As alway some interesting views and thinking get found here. Some of the statements I think I would push back on are: The median is confused. Well, I think it would be more accurate to say EVERYONE is confused if only because we’re so limited in both our knowledge and any ability to observe so much of our reality on earth. Forget the metaphysical and philosophical/religous elements. Also, when suggesting confusion about somethings as complex as “the world” I’m not entirely sure there is a good common denominator to define not confused.
I think the characterization of most religous people as above—and I’ll cast it in the worst interprestation here—as blindly hoping something will save them from bad shit and give them good things is just wrong. I’ve personally known a bunch of very religous people who are as rational or more rational than most athiests I’ve met. And, given that we simply don’t know, strict atheism (as in a rejection of the monogod concept as reality) is as much a statementof faith and any belief in such an entity. But at least the religious will own their posistion as one of faith. Too many atheists will rebell against the acusation they, in the end, are makes statement based on the faith in their logic. Now, to be fair, more than a few “ateists” are really agnostics who simply say they don’t find the arugements for a god convincing and use that as their day-to-day but acept they could be wrong. Why bring up this? It goes back to the assumption about who is and is not confused about the world.
What assumptions are loaded into the overal story here?
First, as always I find interesting thoughts here. Thanks for effort and post. Now I’ll “defect” by saying I really should give more time to read this more closely and completely before commenting! ;-)
However, I did want to make a few comments/observations.
I’m not sure the PD approach applies—but that might be colored by my dislike of the metaphor in many situations. Everyone seems to forget about the third player in the game here: The Jailer who setup the pay off matrix and that the socially optimal result is that both confess (defect on their other). That’s not really the setting for the idea of common knowledge and it’s value in social setting (regardless of size but wonder if that shouldn’t be also explored here. Is that common knowledge between two people regarding their desire for sex the same category as that of common knowledge as manifest in things like custom and culture?)

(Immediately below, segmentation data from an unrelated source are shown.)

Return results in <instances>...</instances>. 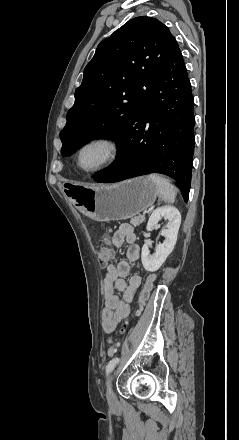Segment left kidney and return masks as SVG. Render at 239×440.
Listing matches in <instances>:
<instances>
[{
	"label": "left kidney",
	"instance_id": "1",
	"mask_svg": "<svg viewBox=\"0 0 239 440\" xmlns=\"http://www.w3.org/2000/svg\"><path fill=\"white\" fill-rule=\"evenodd\" d=\"M160 220H168L167 230H162L161 232V236H165L163 244L156 246V254H150L149 246L146 242L142 248L141 260L146 272H157L162 264H164L167 256L171 254L176 244L177 234L181 224L180 212H178L174 206L157 208L148 220L146 226L147 232H151L152 228L157 226Z\"/></svg>",
	"mask_w": 239,
	"mask_h": 440
}]
</instances>
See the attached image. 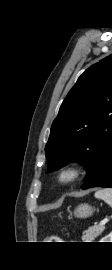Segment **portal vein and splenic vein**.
Here are the masks:
<instances>
[{"mask_svg":"<svg viewBox=\"0 0 112 270\" xmlns=\"http://www.w3.org/2000/svg\"><path fill=\"white\" fill-rule=\"evenodd\" d=\"M108 221H109V219L107 217H105L103 220L100 221L99 226H104Z\"/></svg>","mask_w":112,"mask_h":270,"instance_id":"18ae733b","label":"portal vein and splenic vein"}]
</instances>
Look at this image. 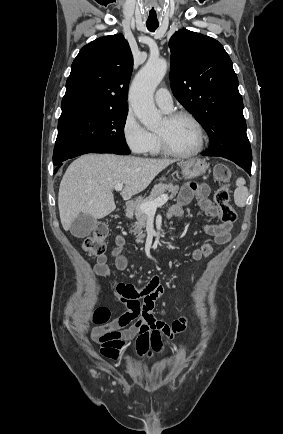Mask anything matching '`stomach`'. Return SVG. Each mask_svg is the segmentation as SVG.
Returning <instances> with one entry per match:
<instances>
[{"mask_svg": "<svg viewBox=\"0 0 283 434\" xmlns=\"http://www.w3.org/2000/svg\"><path fill=\"white\" fill-rule=\"evenodd\" d=\"M207 169L208 164L201 159H190L182 163V174L186 179L196 178L204 174ZM165 180V177L161 178V181ZM139 201H141V199H138V202Z\"/></svg>", "mask_w": 283, "mask_h": 434, "instance_id": "obj_1", "label": "stomach"}]
</instances>
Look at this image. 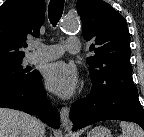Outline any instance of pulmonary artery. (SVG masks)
Listing matches in <instances>:
<instances>
[{"instance_id":"pulmonary-artery-1","label":"pulmonary artery","mask_w":144,"mask_h":137,"mask_svg":"<svg viewBox=\"0 0 144 137\" xmlns=\"http://www.w3.org/2000/svg\"><path fill=\"white\" fill-rule=\"evenodd\" d=\"M35 51L30 55L31 62H46L59 58L64 51L69 53H77L80 50L79 40L76 38H68L65 42L55 45H45L40 42L31 44Z\"/></svg>"}]
</instances>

I’m not sure I agree that the free-rider problem is actually a version of PD either. However, rather than splitting hairs on that I’ll simply ask if you have considered the converse problem—that of forced carrying: making the person contribute/go along even though they don’t personally derive any benefit and in fact the cost to them may even outweigh the external benefit to other in aggregate from that forced contribution. Not sure how to plug that into the question of common knowledge here. I do see how complete information would allow the free-rider to be distinguished from the force-carrier. But that seems a bit tangental to your post.
It also seems that the phenomea of voting cycles and agenda setting might fit into your analysis somewhere. Common knowledge may address one (agenda setting) to some extent but voting cycles and the underlying driver of multi-peaked preferences will remain. In that context I’m not sure common knowledge helps solve the problems, at least from a statbility stand point. In such a setting it seems we want a form of instability, especially if those multi-peaked preferences are not stable over time.

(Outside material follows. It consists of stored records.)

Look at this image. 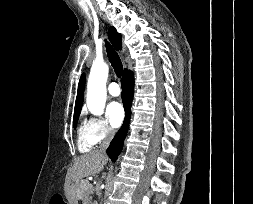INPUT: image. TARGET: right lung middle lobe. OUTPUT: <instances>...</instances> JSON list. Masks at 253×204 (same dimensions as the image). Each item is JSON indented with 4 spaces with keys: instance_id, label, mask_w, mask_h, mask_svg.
<instances>
[{
    "instance_id": "right-lung-middle-lobe-1",
    "label": "right lung middle lobe",
    "mask_w": 253,
    "mask_h": 204,
    "mask_svg": "<svg viewBox=\"0 0 253 204\" xmlns=\"http://www.w3.org/2000/svg\"><path fill=\"white\" fill-rule=\"evenodd\" d=\"M78 117H79V115L74 116V120H73V122H74V128L76 127V124H77V121H78Z\"/></svg>"
}]
</instances>
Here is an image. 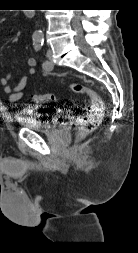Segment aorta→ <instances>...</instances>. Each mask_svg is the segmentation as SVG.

I find myself thinking of many statements and responses from both China and Russia over the past couple of years in light of point 7 above. Both seem to keep telling the world, the West or the USA to be “reasonable” in reacting to their actions.
I liked one of (well I liked them all but this one made me think about the comment I’m making) comments, David_C._Brayton, about the difference in views between engineers and theorists. I cannot help but wonder if there’s a difference in behavior between wanting to test the theory versus wanting to apply the theory in terms of one’s confirmation biases and ability to step beyond them.